View Full Version : Optimization in python or C
aquavitae
November 21st, 2007, 04:09 AM
I've just written a script in python which performs some calculations on each line of a text file containing delimited data. The trouble is the file can contain about 10 million lines, which equates to a running time of about 3hrs on a slow pc (which is where it will probably be running). I profiled the script to get that figure. As I see it there are two options - try to improve the python code to get it to run faster or rewrite it in C.
Assuming I've reduced the number of loops and recursions to a minimum, the questions are:
1) How much of a relative speed increase am I likely to get by using generators, built-in types only, and inline code rather than functions?
2) Am I likely to get a significant speed increase in C?
I suspect the python lists are not nearly as fast as C arrays, so I might get an increase, but I'd like some advice before I rewrite it.
samjh
November 21st, 2007, 07:40 AM
In my own experience, Python lists are around 200 times slower than C arrays. So you probably will achieve very great speed increases using C arrays, as long as the implementation is reasonably efficient.
For your situation with a 10,000,000-line file, you're probably going to run into integer overflow problems if each line is contained within an array element. Beware of this if you're using C, and plan on splitting up the data into multiple arrays. It's a non-issue with Python, however, since Python has built-in support for extremely long integers. But the price of Python's ease of use is its lack of speed. The decision is only yours to make: Python's ease of use but slow speed, or C's difficulty and execution efficiency?
aquavitae
November 21st, 2007, 08:34 AM
Thanks for the info.
How long is a C unsigned long int - I though it was either 4 or 8 bytes depending on architecture? 4b is about 4.3e9 - plenty if I need 1e7.

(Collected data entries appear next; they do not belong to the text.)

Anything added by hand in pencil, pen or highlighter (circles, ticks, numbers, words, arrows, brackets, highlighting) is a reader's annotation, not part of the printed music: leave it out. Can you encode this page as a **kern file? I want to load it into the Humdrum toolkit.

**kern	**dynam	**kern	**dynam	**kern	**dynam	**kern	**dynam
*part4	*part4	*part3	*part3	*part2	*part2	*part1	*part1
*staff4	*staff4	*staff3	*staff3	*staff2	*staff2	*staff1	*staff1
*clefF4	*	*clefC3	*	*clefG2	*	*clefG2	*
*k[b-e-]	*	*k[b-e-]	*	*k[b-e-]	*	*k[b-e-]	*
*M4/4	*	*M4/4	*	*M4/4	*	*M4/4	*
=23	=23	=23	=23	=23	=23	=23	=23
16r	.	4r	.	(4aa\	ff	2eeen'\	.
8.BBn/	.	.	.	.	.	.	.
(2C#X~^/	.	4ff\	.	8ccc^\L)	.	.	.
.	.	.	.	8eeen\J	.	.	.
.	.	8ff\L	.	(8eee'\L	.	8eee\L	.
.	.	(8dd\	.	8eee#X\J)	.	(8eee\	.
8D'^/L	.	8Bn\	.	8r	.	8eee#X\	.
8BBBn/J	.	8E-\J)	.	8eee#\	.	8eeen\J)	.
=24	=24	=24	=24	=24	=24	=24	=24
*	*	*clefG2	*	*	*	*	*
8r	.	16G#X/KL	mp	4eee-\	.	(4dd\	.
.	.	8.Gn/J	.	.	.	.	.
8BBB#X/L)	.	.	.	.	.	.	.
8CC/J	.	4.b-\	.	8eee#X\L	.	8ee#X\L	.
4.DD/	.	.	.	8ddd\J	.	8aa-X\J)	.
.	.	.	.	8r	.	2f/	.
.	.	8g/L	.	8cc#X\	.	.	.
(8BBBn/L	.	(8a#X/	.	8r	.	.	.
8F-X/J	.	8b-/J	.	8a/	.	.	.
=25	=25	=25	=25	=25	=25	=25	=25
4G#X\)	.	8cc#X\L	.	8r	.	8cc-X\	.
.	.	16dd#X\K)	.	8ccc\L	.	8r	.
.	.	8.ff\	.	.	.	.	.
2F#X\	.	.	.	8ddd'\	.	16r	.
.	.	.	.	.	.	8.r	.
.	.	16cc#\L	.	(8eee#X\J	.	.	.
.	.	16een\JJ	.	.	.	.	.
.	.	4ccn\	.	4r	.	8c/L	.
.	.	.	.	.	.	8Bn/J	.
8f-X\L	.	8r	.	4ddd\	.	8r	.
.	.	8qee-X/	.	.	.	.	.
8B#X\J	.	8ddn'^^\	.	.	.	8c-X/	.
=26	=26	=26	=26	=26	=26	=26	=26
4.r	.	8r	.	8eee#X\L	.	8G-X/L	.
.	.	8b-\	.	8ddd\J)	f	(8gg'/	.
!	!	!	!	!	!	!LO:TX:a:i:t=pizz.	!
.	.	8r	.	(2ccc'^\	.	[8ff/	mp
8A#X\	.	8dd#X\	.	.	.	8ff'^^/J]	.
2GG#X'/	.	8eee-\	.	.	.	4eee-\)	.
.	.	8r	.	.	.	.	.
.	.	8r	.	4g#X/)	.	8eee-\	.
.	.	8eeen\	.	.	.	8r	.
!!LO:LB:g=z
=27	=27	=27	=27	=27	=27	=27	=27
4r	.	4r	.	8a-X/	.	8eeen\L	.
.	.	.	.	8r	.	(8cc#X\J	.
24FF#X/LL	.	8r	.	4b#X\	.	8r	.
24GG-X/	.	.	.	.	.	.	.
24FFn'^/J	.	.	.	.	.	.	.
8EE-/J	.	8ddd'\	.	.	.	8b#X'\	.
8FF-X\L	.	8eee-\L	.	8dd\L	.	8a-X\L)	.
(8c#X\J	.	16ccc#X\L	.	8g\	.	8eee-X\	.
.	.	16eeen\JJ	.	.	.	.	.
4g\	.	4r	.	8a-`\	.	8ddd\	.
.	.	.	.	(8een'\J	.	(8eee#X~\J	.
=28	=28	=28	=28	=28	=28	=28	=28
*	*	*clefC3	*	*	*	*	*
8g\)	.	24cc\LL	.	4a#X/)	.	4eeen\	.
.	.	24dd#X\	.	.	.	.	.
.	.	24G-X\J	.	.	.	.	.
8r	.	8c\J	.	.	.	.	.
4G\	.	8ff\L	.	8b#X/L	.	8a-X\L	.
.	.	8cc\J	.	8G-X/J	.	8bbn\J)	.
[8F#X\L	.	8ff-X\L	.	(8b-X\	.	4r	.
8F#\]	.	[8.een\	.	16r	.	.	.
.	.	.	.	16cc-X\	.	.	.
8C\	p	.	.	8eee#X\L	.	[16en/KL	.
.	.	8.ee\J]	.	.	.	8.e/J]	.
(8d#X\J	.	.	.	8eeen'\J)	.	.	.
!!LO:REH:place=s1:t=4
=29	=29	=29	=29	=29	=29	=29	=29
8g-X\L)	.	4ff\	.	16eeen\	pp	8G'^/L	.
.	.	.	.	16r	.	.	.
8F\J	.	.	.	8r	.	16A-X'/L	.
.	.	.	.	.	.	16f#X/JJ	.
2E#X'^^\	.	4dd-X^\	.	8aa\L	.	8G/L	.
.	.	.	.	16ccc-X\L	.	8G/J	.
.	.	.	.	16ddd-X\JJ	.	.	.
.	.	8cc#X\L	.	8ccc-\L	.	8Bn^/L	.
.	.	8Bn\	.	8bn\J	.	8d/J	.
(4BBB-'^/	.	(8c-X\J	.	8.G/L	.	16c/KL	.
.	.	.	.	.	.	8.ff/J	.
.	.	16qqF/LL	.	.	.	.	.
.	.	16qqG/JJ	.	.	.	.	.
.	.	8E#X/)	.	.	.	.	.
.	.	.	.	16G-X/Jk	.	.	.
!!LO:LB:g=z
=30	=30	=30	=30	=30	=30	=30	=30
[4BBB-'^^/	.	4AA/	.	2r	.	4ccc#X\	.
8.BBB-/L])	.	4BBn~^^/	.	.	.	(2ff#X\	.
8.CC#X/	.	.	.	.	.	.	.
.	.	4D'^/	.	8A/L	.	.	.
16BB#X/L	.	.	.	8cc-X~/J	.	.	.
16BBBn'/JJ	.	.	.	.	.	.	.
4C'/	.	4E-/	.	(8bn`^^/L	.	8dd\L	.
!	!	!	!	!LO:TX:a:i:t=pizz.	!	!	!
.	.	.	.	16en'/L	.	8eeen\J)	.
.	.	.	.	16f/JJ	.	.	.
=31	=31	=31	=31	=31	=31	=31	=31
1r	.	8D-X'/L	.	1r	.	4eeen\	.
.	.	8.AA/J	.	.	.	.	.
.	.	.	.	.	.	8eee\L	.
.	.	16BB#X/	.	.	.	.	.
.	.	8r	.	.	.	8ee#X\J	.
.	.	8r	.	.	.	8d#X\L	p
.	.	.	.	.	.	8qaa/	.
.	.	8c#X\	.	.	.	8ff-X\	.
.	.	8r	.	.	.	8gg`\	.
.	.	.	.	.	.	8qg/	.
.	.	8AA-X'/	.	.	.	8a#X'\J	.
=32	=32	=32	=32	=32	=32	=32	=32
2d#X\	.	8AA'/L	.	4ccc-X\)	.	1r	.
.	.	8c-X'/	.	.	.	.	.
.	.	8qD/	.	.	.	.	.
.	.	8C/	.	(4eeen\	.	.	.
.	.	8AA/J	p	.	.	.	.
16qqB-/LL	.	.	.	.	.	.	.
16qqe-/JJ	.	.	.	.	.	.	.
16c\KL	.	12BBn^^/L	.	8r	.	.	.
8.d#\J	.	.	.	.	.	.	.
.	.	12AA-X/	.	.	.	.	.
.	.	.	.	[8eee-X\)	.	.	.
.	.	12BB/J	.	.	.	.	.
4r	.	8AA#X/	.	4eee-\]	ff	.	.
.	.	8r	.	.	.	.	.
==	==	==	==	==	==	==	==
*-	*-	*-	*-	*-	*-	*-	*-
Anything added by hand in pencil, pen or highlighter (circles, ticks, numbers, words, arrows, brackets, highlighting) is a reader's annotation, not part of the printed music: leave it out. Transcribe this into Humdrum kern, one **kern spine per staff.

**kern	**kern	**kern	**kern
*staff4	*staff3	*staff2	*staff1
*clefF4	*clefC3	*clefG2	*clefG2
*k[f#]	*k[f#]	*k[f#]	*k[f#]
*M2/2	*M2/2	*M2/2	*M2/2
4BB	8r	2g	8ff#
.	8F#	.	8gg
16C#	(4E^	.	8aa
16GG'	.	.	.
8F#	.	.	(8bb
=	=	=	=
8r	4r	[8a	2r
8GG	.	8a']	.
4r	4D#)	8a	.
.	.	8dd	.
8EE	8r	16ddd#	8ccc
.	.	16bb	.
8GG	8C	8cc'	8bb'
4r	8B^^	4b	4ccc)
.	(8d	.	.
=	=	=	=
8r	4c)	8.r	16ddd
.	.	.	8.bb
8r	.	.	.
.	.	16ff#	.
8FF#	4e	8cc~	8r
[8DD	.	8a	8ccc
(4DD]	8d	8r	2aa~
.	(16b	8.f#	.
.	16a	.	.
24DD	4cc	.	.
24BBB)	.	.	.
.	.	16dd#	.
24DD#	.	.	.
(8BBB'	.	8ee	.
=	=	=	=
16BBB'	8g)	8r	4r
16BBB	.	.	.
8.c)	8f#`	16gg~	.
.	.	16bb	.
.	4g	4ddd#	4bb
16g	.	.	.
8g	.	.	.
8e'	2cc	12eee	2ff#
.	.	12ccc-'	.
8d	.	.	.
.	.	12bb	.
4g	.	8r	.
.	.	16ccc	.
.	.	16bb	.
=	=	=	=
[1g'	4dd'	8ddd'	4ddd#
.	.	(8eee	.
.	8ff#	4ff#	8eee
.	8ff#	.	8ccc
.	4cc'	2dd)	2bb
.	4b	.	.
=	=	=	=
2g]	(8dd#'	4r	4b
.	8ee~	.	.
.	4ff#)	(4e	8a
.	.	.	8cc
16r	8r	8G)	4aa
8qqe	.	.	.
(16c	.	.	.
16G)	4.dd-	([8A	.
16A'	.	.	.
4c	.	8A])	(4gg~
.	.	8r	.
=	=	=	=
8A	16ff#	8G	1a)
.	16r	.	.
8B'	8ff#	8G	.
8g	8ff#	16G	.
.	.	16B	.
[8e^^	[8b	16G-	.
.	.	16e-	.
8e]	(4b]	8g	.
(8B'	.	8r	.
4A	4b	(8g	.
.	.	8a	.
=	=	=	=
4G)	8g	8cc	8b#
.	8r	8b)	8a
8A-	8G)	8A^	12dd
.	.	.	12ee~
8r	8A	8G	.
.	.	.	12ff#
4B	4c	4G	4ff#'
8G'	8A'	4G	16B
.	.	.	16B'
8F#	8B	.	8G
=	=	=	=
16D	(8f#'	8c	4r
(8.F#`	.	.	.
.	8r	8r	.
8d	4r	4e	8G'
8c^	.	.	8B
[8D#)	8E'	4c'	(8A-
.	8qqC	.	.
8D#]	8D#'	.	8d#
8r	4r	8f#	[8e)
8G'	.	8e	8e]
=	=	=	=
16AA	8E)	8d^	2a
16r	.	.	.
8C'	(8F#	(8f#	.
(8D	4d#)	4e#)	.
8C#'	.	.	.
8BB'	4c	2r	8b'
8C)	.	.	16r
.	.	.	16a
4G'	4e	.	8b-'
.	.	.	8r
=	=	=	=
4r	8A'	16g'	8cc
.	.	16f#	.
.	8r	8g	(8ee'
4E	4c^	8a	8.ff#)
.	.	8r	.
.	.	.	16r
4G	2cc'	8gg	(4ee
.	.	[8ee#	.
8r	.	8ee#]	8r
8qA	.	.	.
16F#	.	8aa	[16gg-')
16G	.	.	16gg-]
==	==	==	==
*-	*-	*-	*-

I think I've optimized the implementation as much as possible and I've only managed to reduce the time by about 25% so I might do it in C. Its starting to look a bit like C code anyway - e.g. keeping track of list sizes separately to reduce len() calls!
smartbei
November 21st, 2007, 08:40 AM
Well, unsigned int is 32bits (4 bytes), that sounds like it will do.
If I am not mistaken on 32bit architectures the long is actually an int. If you need it longer you use long long.
aquavitae
November 21st, 2007, 09:15 AM
Well, unsigned int is 32bits (4 bytes), that sounds like it will do.
If I am not mistaken on 32bit architectures the long is actually an int. If you need it longer you use long long.Yes, just found that out from google too. I don't think that will really be a problem - the problem is trying to remember how to code C array, and remembering those damn semicolons!
CptPicard
November 21st, 2007, 06:20 PM
Well.. it depends on your algorithm. What are you doing to your data? Are you being linear in the size of your list... so you just go through the list once, do something pretty simple, and then move on? In that case you probably won't gain much from optimizing your Python code, and need to move to C.
On the other hand, if your algorithm is just plain slow, then it might not be necessary yet...
aquavitae
November 22nd, 2007, 01:06 AM
Well.. it depends on your algorithm. What are you doing to your data? Are you being linear in the size of your list... so you just go through the list once, do something pretty simple, and then move on? In that case you probably won't gain much from optimizing your Python code, and need to move to C.
On the other hand, if your algorithm is just plain slow, then it might not be necessary yet...
Are you saying that iterating through a python list is not much slower than iterating through a python array? I have to go through the list a couple of times. The purpose of the algorithm is to read values logged against time from a file, interpolate between them to get a constant frequency, then run a fast fourier transform. I haven't looked at the fft yet - originally it wasn't part of the script, but it makes sense to put it in now ratehr than export the data to a separate file which then has to be re-read by another program. So (before the fft) that's 3 loops - one to read the data, one to find the optimum frequency, and one to calculate the interpolated values.... Ok, looking at the code again, I think I've got a few more loops than that! And I should be able to combine the first two anyway. Looks like I've found a place to optimize!
CptPicard
November 22nd, 2007, 01:23 AM
If your loops are one after the other, you're still being linear in the size of input :)
But anyway, if you're feeling the heat already for a low multiplier of your n, you'd probably be better off with C as your FFT is going to be O(n log n) and will have bigger constants...
aquavitae
November 22nd, 2007, 01:51 AM
I'm hoping the fft algorithmns in numpy will already be optimized in C... Btw, does anyone know if there's a function in numpy to reduce the data to equal time intervals like I need to do?